The Return of Martin Guerre written by Natalie Davis gives the audience a rare glimpse into the world of peasant life in sixteenth century France. It also allows a modern day audience a chance to examine and to compare their own identities and questions of self. What makes the story so interesting to modern day viewers and readers is how relevant the story and the people in it are to our own times. This story is about a history of everyday people rather than royalty and generals, history's usual subjects.

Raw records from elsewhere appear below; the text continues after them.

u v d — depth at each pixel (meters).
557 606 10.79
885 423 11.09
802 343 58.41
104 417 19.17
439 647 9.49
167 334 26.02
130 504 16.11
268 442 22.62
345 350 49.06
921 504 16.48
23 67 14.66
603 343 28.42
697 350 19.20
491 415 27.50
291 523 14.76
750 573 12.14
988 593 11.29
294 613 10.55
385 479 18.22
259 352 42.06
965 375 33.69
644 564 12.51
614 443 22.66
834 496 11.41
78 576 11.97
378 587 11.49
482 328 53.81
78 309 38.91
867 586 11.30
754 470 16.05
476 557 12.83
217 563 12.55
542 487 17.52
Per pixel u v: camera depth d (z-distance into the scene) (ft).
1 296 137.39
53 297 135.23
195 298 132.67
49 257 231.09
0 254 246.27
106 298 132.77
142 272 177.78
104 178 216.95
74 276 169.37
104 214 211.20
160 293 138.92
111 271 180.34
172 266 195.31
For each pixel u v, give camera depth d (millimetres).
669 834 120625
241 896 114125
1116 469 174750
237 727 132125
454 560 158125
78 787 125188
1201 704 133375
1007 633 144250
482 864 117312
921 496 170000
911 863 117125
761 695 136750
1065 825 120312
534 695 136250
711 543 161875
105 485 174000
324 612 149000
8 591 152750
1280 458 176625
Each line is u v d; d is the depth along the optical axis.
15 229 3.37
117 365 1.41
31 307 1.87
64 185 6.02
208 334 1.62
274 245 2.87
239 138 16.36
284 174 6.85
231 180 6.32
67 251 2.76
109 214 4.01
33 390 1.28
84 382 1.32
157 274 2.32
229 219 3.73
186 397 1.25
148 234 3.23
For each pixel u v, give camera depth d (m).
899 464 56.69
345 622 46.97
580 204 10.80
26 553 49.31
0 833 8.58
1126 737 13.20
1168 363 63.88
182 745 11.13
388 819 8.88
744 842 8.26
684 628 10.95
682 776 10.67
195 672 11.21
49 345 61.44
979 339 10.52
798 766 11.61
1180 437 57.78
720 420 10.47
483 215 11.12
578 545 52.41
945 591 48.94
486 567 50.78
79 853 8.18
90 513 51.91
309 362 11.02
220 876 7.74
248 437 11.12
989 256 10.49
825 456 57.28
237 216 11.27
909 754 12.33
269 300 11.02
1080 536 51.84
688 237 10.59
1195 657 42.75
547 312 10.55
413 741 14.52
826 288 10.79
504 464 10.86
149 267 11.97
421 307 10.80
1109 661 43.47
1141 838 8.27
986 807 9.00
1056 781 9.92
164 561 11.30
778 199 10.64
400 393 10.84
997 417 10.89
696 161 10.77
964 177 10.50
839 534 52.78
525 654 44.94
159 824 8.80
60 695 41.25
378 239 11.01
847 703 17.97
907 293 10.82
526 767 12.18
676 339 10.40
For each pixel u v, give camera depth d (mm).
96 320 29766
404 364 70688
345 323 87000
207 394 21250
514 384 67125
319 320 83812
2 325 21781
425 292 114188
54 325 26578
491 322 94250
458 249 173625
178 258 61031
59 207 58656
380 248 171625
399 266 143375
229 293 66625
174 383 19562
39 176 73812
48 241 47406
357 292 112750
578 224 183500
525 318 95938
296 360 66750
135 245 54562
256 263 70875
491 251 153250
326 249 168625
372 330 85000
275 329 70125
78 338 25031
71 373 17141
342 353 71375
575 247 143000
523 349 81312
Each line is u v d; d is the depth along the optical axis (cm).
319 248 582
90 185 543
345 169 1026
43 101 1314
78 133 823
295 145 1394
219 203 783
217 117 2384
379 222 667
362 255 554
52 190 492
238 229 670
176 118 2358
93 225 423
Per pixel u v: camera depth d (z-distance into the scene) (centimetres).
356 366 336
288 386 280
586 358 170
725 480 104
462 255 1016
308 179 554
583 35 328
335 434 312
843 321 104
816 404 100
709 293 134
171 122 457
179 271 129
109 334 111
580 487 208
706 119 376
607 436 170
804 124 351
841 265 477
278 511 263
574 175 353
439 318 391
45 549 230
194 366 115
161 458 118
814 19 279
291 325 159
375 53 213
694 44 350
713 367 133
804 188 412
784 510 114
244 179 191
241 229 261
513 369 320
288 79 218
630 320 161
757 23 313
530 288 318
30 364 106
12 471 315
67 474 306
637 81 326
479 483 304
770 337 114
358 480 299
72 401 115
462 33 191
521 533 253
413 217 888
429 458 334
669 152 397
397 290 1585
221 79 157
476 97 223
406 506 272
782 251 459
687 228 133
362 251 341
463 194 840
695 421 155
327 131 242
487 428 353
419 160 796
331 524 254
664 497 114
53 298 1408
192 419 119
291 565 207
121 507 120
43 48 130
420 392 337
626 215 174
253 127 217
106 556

The main focus of the story is on Bertrande de Rols and her place in sixteenth century society, especially as a wife. At the age of nine, Bertrande was married to Martin Guerre who was a young peasant of Basque heritage. For several years, the two have trouble consummating their marriage. In 1548, Martin runs away from his village of Artigat, France to join the Spanish army, leaving his twenty-two year old wife Bertrande and a young son. After eight years of living in quiet desperation, an imposter Arnaud du Tilh nicknamed "Pansette," shows up in the village in 1548, in the guise of Martin Guerre. It is no wonder that Bertrande would finally find fulfillment of her hopes and dreams of a better life with the new Martin. The couple's marital bliss unravels the day Arnaud argues with his uncle, Pierre Guerre, over his desire to sell off some of his ancestral land. Under Basque tradition and custom, a man is never to sell his ancestral land this causes Pierre to be suspicious of the identity of his nephew and he decides to sue Arnaud as an imposter. From a modern day point of view, one would deem it not viable to confuse the identity of Martin Guerre and Arnaud du Tilh for any great length of time. Simple contrasts such height, body shape, personalities, and even their first languages all differed and should have all been triggers. The only thing that Arnaud and Martin really had in common was that neither was happy or had become very bored...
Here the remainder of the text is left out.